### Material provided
---------------
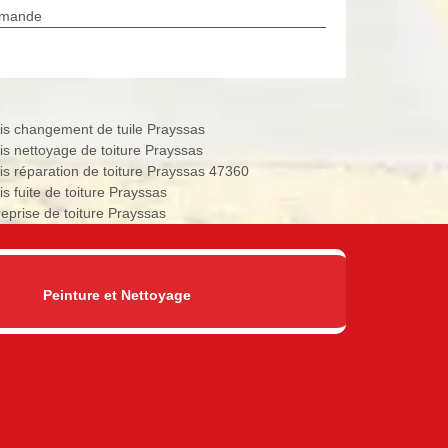
rmande
is changement de tuile Prayssas
is nettoyage de toiture Prayssas
is réparation de toiture Prayssas 47360
is fuite de toiture Prayssas
reprise de toiture Prayssas
Peinture et Nettoyage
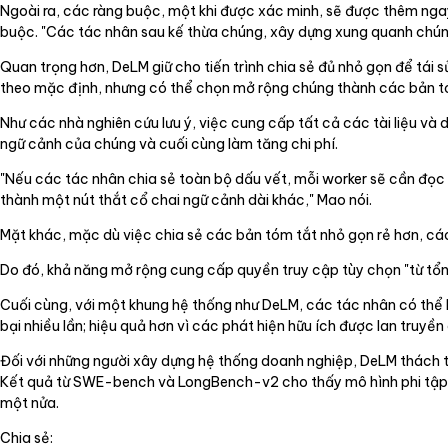
Ngoài ra, các ràng buộc, một khi được xác minh, sẽ được thêm ngay
buộc. "Các tác nhân sau kế thừa chúng, xây dựng xung quanh chúng 
Quan trọng hơn, DeLM giữ cho tiến trình chia sẻ đủ nhỏ gọn để tái 
theo mặc định, nhưng có thể chọn mở rộng chúng thành các bản tóm
Như các nhà nghiên cứu lưu ý, việc cung cấp tất cả các tài liệu và 
ngữ cảnh của chúng và cuối cùng làm tăng chi phí.
"Nếu các tác nhân chia sẻ toàn bộ dấu vết, mỗi worker sẽ cần đọc lị
thành một nút thắt cổ chai ngữ cảnh dài khác," Mao nói.
Mặt khác, mặc dù việc chia sẻ các bản tóm tắt nhỏ gọn rẻ hơn, các
Do đó, khả năng mở rộng cung cấp quyền truy cập tùy chọn "từ tổng 
Cuối cùng, với một khung hệ thống như DeLM, các tác nhân có thể h
bại nhiều lần; hiệu quả hơn vì các phát hiện hữu ích được lan truy
Đối với những người xây dựng hệ thống doanh nghiệp, DeLM thách th
Kết quả từ SWE-bench và LongBench-v2 cho thấy mô hình phi tập t
một nửa.
Chia sẻ:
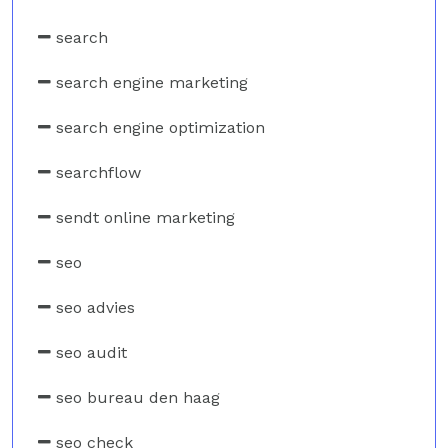
search
search engine marketing
search engine optimization
searchflow
sendt online marketing
seo
seo advies
seo audit
seo bureau den haag
seo check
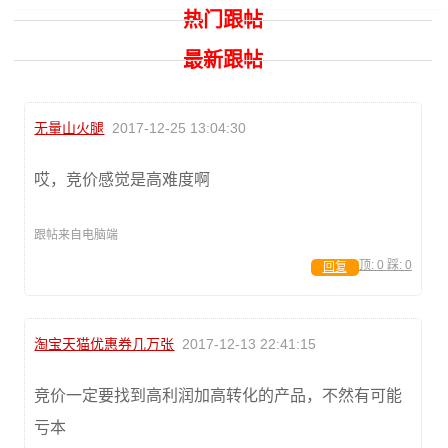
热门跟帖
最新跟帖
无量山火腿
2017-12-25 13:04:30
哎，竞价感觉是高难度啊
跟帖来自电脑端
顶:
0
踩:
0
回复
淘宝天猫优惠券几万张
2017-12-13 22:41:15
竞价一定要找到高利润加高转化的产品，不然有可能
亏本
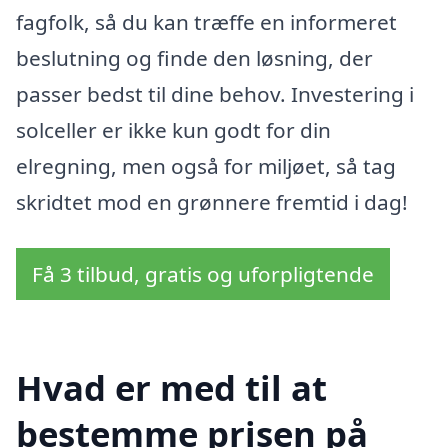
fagfolk, så du kan træffe en informeret
beslutning og finde den løsning, der
passer bedst til dine behov. Investering i
solceller er ikke kun godt for din
elregning, men også for miljøet, så tag
skridtet mod en grønnere fremtid i dag!
Få 3 tilbud, gratis og uforpligtende
Hvad er med til at
bestemme prisen på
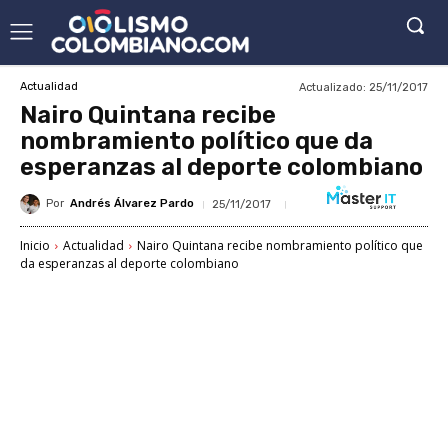
Actualizado:
25/11/2017
Actualidad
Nairo Quintana recibe
nombramiento político que da
esperanzas al deporte colombiano
Por
Andrés Álvarez Pardo
25/11/2017
Inicio
Actualidad
Nairo Quintana recibe nombramiento político que
da esperanzas al deporte colombiano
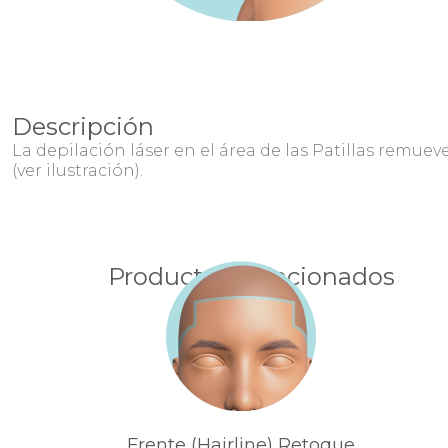
Descripción
La depilación láser en el área de las Patillas remue
(ver ilustración).
Productos Relacionados
Frente (Hairline) Retoque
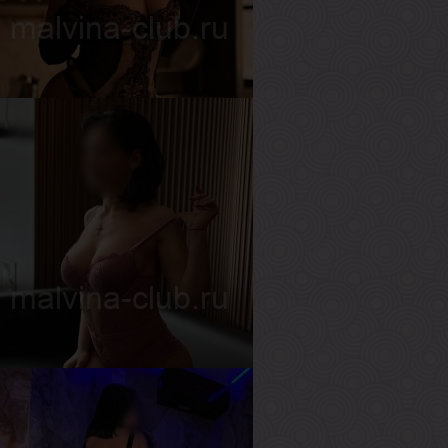
ост
164 см
ес
64 кг
рудь
3-й
илана
озраст
18
ост
160 см
ес
52 кг
рудь
3-й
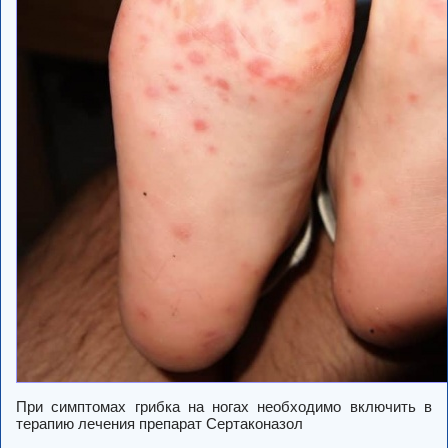
При симптомах грибка на ногах необходимо включить в
терапию лечения препарат Сертаконазол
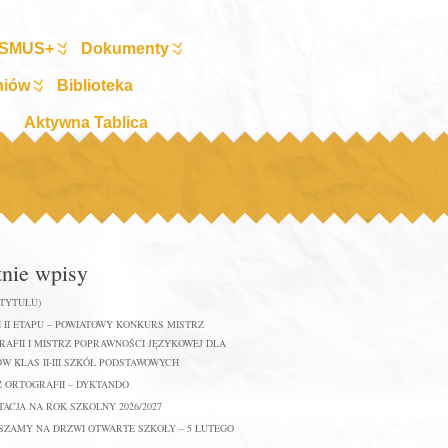
SMUS+
Dokumenty
niów
Biblioteka
Aktywna Tablica
tnie wpisy
 TYTUŁU)
 II ETAPU – POWIATOWY KONKURS MISTRZ
AFII I MISTRZ POPRAWNOŚCI JĘZYKOWEJ DLA
W KLAS II-III SZKÓŁ PODSTAWOWYCH
Z ORTOGRAFII – DYKTANDO
ACJA NA ROK SZKOLNY 2026/2027
SZAMY NA DRZWI OTWARTE SZKOŁY – 5 LUTEGO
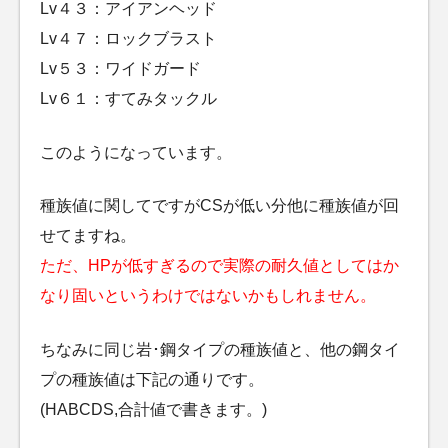
Lv４３：アイアンヘッド
Lv４７：ロックブラスト
Lv５３：ワイドガード
Lv６１：すてみタックル
このようになっています。
種族値に関してですがCSが低い分他に種族値が回
せてますね。
ただ、HPが低すぎるので実際の耐久値としてはか
なり固いというわけではないかもしれません。
ちなみに同じ岩･鋼タイプの種族値と、他の鋼タイ
プの種族値は下記の通りです。
(HABCDS,合計値で書きます。)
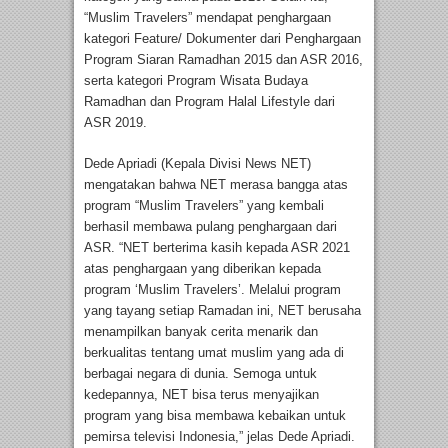
“Muslim Travelers” mendapat penghargaan
kategori Feature/ Dokumenter dari Penghargaan
Program Siaran Ramadhan 2015 dan ASR 2016,
serta kategori Program Wisata Budaya
Ramadhan dan Program Halal Lifestyle dari
ASR 2019.
Dede Apriadi (Kepala Divisi News NET)
mengatakan bahwa NET merasa bangga atas
program “Muslim Travelers” yang kembali
berhasil membawa pulang penghargaan dari
ASR. “NET berterima kasih kepada ASR 2021
atas penghargaan yang diberikan kepada
program ‘Muslim Travelers’. Melalui program
yang tayang setiap Ramadan ini, NET berusaha
menampilkan banyak cerita menarik dan
berkualitas tentang umat muslim yang ada di
berbagai negara di dunia. Semoga untuk
kedepannya, NET bisa terus menyajikan
program yang bisa membawa kebaikan untuk
pemirsa televisi Indonesia,” jelas Dede Apriadi.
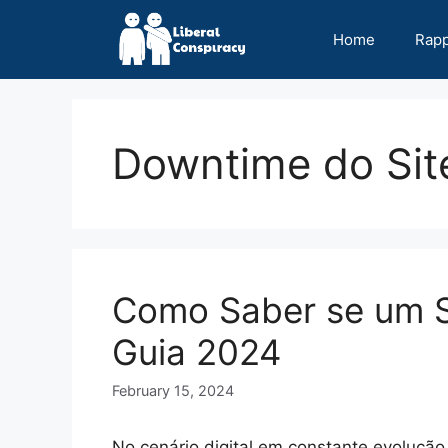
Skip
to
Home
Rap
content
Downtime do Sit
Como Saber se um Si
Guia 2024
February 15, 2024
No cenário digital em constante evolução,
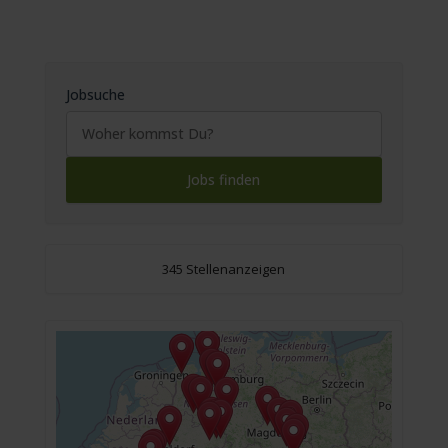
Jobsuche
345 Stellenanzeigen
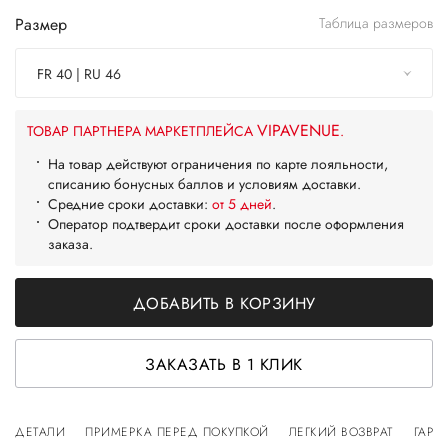
Размер
Таблица размеров
FR 40 | RU 46
VIPAVENUE
ТОВАР ПАРТНЕРА МАРКЕТПЛЕЙСА
.
На товар действуют ограничения по карте лояльности,
списанию бонусных баллов и условиям доставки.
Средние сроки доставки:
от 5 дней
.
Оператор подтвердит сроки доставки после оформления
заказа.
ДОБАВИТЬ В КОРЗИНУ
ЗАКАЗАТЬ В 1 КЛИК
ДЕТАЛИ
ПРИМЕРКА ПЕРЕД ПОКУПКОЙ
ЛЕГКИЙ ВОЗВРАТ
ГАРА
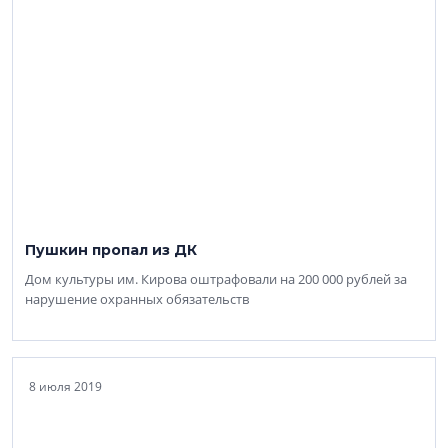
Пушкин пропал из ДК
Дом культуры им. Кирова оштрафовали на 200 000 рублей за
нарушение охранных обязательств
8 июля 2019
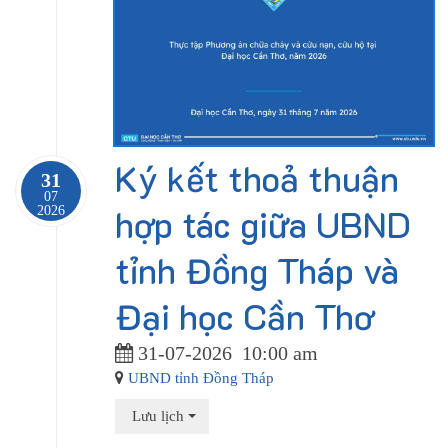
Ký kết thoả thuận
31
07
hợp tác giữa UBND
2026
tỉnh Đồng Tháp và
Đại học Cần Thơ
31-07-2026
10:00 am
UBND tỉnh Đồng Tháp
Lưu lịch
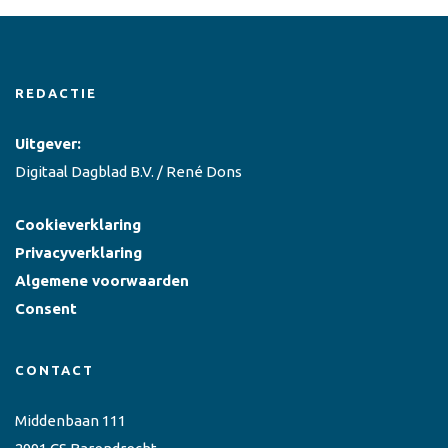
REDACTIE
Uitgever:
Digitaal Dagblad B.V. / René Dons
Cookieverklaring
Privacyverklaring
Algemene voorwaarden
Consent
CONTACT
Middenbaan 111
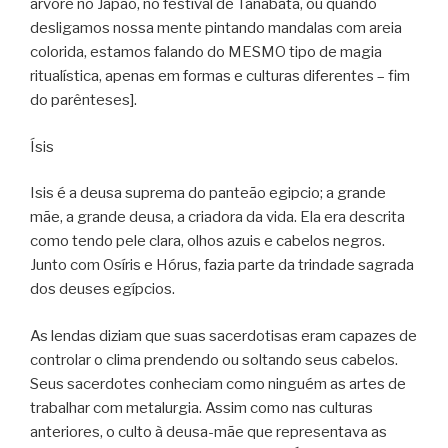
árvore no Japão, no festival de Tanabata, ou quando
desligamos nossa mente pintando mandalas com areia
colorida, estamos falando do MESMO tipo de magia
ritualística, apenas em formas e culturas diferentes – fim
do parênteses].
Ísis
Isis é a deusa suprema do panteão egipcio; a grande
mãe, a grande deusa, a criadora da vida. Ela era descrita
como tendo pele clara, olhos azuis e cabelos negros.
Junto com Osíris e Hórus, fazia parte da trindade sagrada
dos deuses egípcios.
As lendas diziam que suas sacerdotisas eram capazes de
controlar o clima prendendo ou soltando seus cabelos.
Seus sacerdotes conheciam como ninguém as artes de
trabalhar com metalurgia. Assim como nas culturas
anteriores, o culto à deusa-mãe que representava as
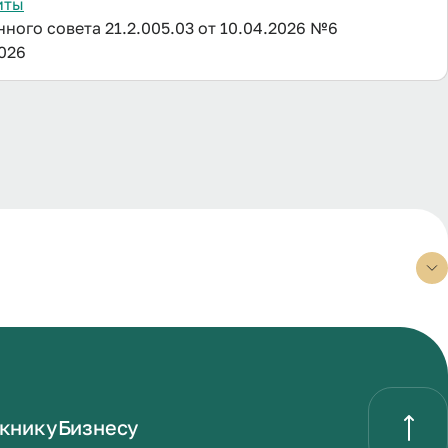
иты
ого совета 21.2.005.03 от 10.04.2026 №6
2026
книку
Бизнесу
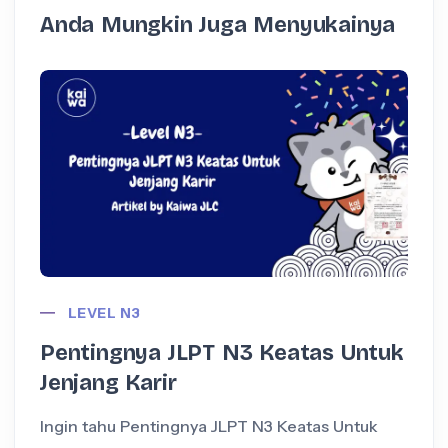
Anda Mungkin Juga Menyukainya
LEVEL N3
Pentingnya JLPT N3 Keatas Untuk
Jenjang Karir
Ingin tahu Pentingnya JLPT N3 Keatas Untuk
I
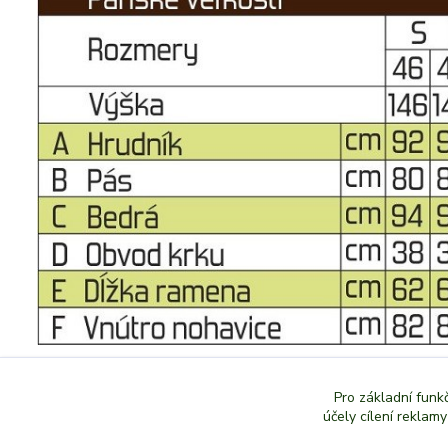
Pro základní funk
účely cílení reklam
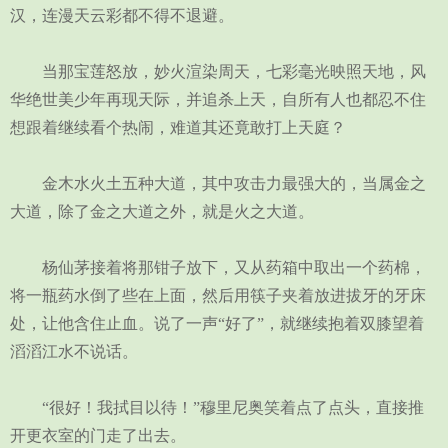
汉，连漫天云彩都不得不退避。
当那宝莲怒放，妙火渲染周天，七彩毫光映照天地，风
华绝世美少年再现天际，并追杀上天，自所有人也都忍不住
想跟着继续看个热闹，难道其还竟敢打上天庭？
金木水火土五种大道，其中攻击力最强大的，当属金之
大道，除了金之大道之外，就是火之大道。
杨仙茅接着将那钳子放下，又从药箱中取出一个药棉，
将一瓶药水倒了些在上面，然后用筷子夹着放进拔牙的牙床
处，让他含住止血。说了一声“好了”，就继续抱着双膝望着
滔滔江水不说话。
“很好！我拭目以待！”穆里尼奥笑着点了点头，直接推
开更衣室的门走了出去。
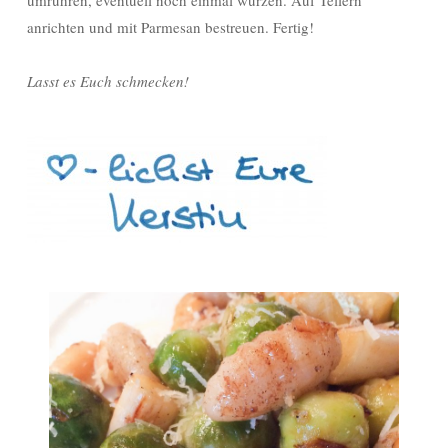
umrühren, eventuell noch einmal würzen. Auf Tellern
anrichten und mit Parmesan bestreuen. Fertig!
Lasst es Euch schmecken!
---------------
### Prompt
Count the lines of the listing above that include the word "esperanzas" and state the total with nothing else.

### Result for this task
2